A system of targets based around per capita principles can ‘add up’ to the required global effort while being broadly acceptable to most players, as shown in below. A relatively gradual convergence to equal per capita allocations, with the year 2050 proposed by the Review, could be seen in developing countries as developed-country-biased, as it perpetuates for some time the current unequal patterns of use of the atmosphere. What is outlined is probably at the limits of acceptability to developing countries—it demands a modest departure from developing countries’ current emissions growth path in the short term, and strong deviations in the medium term. [my emphasis]

The situation in very similar to the permit allocation problem in a domestic ETS — do large polluters get free permits to pollute based on their previous emissions, or do they have to pay for the right to pollute, and buy the right to pollute off the public? The former situation is a form of rent-seeking, the latter situation is based on the polluter pays principle. A slow rate of convergence implies much higher rents that go to high per-capita emitters such as Australia. The rate of convergence has an overwhelming influence on what Australia’s target should be for a given stabilisation target.

Professor Garnaut states, very eloquently, that

There will be no progress towards an effective international agreement if each country lays out all of the special reasons why it is different from others, and why it should be given softer targets. When climate change negotiators from any country list reasons why their country has special reasons to be treated differently, and take them seriously, we should be quick to recognise that the negotiators, and the countries they represent, intentionally or not, are inhibiting effective international agreement.

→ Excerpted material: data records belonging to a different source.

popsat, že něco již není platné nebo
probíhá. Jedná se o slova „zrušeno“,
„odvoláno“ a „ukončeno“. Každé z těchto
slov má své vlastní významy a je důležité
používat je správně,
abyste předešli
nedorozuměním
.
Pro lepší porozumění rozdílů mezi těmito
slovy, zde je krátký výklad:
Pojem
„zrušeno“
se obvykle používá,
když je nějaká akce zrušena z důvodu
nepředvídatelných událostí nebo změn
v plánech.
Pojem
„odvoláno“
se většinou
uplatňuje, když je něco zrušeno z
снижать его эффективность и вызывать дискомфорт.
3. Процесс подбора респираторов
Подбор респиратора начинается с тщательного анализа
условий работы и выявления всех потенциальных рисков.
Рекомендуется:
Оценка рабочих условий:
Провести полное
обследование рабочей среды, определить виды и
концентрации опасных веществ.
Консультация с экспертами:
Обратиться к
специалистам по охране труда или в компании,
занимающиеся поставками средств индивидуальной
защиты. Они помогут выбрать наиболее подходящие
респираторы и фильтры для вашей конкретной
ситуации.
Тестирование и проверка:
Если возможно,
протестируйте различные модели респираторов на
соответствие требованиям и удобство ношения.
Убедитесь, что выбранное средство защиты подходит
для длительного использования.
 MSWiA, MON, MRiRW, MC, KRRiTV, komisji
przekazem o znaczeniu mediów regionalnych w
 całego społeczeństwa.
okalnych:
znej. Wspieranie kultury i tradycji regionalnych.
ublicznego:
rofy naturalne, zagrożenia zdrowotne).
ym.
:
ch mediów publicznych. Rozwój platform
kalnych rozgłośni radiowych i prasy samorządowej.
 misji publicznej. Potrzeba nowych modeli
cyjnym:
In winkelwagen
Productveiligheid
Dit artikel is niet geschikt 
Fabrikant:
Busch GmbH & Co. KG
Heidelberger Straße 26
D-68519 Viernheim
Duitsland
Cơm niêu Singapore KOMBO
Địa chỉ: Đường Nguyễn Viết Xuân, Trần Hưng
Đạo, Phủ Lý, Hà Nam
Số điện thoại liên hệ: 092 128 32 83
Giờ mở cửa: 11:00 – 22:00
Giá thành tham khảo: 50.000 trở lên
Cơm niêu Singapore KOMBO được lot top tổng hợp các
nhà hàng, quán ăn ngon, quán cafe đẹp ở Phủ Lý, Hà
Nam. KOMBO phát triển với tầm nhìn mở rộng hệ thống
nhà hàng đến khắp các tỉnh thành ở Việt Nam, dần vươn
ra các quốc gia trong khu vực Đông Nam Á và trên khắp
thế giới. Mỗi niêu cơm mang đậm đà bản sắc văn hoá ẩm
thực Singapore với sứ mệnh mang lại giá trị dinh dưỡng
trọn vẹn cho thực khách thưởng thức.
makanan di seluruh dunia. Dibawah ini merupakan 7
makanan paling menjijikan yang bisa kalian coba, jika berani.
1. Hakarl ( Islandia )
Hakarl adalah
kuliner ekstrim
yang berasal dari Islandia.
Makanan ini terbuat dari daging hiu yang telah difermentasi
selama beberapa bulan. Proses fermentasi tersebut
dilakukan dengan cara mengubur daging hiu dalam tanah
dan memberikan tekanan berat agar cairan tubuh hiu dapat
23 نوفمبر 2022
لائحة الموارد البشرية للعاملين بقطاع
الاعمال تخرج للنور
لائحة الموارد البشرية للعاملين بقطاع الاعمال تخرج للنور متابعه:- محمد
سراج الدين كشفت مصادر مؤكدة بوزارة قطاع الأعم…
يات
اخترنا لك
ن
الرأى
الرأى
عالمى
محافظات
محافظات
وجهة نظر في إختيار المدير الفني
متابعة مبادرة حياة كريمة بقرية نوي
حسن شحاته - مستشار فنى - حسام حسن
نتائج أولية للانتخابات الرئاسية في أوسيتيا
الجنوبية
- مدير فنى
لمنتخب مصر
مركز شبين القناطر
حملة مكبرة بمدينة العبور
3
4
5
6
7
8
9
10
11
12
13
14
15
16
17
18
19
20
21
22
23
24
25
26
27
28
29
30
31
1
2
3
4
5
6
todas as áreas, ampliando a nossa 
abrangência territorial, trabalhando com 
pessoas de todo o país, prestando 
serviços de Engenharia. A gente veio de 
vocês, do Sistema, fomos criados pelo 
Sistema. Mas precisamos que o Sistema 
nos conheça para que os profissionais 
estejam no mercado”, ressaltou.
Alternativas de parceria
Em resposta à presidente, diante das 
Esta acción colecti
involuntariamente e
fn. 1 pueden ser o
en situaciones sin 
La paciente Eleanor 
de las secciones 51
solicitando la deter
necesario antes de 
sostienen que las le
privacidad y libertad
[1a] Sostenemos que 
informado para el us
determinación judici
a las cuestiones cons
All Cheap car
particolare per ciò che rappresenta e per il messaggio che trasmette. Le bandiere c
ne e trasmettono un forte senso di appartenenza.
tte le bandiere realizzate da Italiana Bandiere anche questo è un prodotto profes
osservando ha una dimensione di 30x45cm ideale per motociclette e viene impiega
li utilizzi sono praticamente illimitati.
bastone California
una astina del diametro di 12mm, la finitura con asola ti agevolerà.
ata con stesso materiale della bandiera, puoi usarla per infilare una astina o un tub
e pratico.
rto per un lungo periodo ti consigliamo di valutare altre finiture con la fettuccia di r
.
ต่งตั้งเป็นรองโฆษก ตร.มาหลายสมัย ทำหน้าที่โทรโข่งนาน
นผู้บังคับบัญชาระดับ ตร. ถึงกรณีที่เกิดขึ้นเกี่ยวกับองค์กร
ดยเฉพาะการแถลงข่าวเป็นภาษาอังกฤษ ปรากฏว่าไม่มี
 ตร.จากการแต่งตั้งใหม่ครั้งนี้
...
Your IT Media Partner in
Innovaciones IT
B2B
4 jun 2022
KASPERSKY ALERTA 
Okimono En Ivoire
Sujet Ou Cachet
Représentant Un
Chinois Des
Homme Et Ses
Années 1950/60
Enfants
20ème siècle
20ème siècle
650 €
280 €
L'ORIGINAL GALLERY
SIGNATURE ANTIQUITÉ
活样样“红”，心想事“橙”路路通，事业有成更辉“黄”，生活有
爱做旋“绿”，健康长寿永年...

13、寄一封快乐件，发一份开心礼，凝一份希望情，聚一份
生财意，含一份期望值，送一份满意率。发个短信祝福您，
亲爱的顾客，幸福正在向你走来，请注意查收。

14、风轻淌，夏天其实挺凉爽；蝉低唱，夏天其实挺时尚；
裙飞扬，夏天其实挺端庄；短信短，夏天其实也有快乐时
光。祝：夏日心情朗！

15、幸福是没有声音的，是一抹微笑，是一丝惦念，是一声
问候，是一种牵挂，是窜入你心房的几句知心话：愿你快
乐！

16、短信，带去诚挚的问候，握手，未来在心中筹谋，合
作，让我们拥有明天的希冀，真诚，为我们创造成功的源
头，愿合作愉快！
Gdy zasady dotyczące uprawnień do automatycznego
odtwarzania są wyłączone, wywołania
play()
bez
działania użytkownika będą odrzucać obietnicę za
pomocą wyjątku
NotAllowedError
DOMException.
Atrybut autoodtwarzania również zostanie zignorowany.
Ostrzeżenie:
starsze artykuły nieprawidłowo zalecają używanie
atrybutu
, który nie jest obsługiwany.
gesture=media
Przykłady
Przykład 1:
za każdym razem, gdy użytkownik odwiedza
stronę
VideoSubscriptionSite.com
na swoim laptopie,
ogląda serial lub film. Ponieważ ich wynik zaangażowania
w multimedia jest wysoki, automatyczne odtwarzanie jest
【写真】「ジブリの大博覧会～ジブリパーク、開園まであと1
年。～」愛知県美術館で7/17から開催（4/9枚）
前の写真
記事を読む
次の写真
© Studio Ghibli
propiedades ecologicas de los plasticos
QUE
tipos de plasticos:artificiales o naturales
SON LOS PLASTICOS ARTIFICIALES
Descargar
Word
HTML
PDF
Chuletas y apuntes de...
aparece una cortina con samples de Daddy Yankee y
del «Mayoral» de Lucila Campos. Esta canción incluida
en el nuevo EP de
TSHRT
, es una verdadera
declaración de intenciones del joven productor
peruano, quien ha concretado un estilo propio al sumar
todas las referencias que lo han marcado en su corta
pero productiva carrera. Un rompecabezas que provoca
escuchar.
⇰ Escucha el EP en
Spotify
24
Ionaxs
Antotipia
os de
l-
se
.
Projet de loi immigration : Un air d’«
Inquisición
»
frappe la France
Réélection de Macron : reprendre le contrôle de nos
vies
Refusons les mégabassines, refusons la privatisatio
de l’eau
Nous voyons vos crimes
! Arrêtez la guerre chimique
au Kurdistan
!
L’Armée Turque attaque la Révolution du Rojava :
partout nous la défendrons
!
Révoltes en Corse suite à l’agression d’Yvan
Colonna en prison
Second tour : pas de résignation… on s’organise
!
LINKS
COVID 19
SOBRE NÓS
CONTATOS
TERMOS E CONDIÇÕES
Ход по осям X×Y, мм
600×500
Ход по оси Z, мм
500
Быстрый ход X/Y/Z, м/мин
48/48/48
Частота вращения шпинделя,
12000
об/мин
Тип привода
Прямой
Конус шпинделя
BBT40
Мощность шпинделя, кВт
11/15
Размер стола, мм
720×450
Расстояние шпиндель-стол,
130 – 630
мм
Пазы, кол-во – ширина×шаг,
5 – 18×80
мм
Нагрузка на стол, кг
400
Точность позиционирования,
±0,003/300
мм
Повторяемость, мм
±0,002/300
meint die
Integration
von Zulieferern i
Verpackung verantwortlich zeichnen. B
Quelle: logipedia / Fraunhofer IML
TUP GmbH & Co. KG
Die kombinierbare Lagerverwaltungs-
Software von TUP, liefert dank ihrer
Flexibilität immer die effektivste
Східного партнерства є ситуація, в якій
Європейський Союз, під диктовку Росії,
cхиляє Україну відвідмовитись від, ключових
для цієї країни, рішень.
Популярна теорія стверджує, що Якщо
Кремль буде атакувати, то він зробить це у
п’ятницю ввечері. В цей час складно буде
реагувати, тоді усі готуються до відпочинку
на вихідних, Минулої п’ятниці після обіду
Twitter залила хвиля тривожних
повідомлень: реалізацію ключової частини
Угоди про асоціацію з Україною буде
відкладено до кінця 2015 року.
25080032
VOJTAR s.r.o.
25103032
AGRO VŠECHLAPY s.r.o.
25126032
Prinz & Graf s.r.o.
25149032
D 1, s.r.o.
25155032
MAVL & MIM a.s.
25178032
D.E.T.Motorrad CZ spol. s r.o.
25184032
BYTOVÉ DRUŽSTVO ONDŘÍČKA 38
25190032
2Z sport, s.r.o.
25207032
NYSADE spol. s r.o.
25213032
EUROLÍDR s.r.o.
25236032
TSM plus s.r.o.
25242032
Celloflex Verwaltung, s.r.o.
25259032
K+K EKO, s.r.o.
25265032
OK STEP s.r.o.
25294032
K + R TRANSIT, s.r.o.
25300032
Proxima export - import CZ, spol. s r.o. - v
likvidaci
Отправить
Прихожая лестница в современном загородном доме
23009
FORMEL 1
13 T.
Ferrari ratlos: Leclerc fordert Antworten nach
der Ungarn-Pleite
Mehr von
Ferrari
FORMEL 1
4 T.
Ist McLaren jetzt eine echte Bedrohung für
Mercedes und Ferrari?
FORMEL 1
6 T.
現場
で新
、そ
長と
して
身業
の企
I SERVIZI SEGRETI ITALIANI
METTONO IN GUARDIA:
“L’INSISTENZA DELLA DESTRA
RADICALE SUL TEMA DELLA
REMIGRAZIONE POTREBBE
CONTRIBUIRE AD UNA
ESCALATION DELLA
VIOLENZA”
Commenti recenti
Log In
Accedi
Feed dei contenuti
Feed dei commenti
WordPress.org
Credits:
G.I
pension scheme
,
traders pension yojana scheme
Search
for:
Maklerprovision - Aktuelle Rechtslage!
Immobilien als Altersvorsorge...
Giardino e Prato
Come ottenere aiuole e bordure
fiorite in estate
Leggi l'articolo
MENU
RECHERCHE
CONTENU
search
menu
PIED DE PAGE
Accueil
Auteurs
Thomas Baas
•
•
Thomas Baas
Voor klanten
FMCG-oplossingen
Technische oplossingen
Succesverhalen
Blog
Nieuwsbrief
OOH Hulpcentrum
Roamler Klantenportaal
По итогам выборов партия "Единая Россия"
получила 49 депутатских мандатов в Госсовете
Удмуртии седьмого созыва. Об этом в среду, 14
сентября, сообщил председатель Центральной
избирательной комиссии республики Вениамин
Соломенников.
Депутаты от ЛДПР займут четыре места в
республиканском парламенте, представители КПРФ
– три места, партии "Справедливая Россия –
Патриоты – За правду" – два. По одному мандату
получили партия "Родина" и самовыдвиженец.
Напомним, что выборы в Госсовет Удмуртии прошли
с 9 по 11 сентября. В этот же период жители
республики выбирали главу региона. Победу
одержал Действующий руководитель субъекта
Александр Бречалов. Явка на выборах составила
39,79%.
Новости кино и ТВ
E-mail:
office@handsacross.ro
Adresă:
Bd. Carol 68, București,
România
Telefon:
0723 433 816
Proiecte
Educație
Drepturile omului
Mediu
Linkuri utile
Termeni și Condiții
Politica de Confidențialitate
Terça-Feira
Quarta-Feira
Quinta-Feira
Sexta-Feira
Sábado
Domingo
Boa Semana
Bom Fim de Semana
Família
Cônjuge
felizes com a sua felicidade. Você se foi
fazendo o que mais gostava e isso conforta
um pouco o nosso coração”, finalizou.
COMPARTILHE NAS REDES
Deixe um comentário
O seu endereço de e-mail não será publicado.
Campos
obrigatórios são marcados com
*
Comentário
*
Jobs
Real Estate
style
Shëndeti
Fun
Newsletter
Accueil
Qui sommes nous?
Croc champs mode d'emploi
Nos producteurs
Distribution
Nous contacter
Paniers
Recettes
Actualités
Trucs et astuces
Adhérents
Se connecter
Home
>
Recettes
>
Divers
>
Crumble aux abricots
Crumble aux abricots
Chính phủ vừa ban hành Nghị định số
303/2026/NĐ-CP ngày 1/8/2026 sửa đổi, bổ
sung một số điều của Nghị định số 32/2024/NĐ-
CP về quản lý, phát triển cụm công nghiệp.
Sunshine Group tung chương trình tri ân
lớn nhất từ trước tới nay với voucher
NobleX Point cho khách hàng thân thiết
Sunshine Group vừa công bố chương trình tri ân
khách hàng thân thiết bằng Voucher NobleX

Unfortunately Professor Garnaut has not made sound arguments for the low convergence rate that he has chosen.

There is another reason for a fast convergence rate: as Garnaut very much understands, successfully tackling climate change requires resolution of the international prisoner’s dilemma, preferably very quickly. One of the main barriers to international cooperation is the fact that some countries are very high per-capita emitters. A fast convergence rate removes this barrier much more quickly.

Garnaut also states (p7):

The process of international cooperation, escaping the prisoner’s dilemma described in the Draft Report, is perhaps the most formidable of international relations challenges; more formidable than the multilateral trade negotiations which have recently collapsed.

The prisoners dilemma isn’t the game that is related to climate change. International negotiations, like many bargaining problems, is very much a game of chicken. The reason that international trade negotiations continue to collapse is that developed countries refuse to accept a fair deal with developing countries. Unfortunately it seems likely that the same situation will happen with climate change negotiations.

The other issue with this target is that there is a huge risk that 450ppm will overallocate emissions, leading to dangerous climate change. More on this later.

Update: I have expanded on this subject in a submission to the Carbon Pollution Reduction Scheme Green Paper (pdf). Professor Garnaut has also written an open letter to scientists and environmentalists on the subject. Robert Merkel from Larvatus Prodeo has blogged about the letter here.

Update: Andrew Macintosh, from the ANU Center for Climate Law and Policy, has written a detailed critique of Garnaut’s Targets and Trajectories.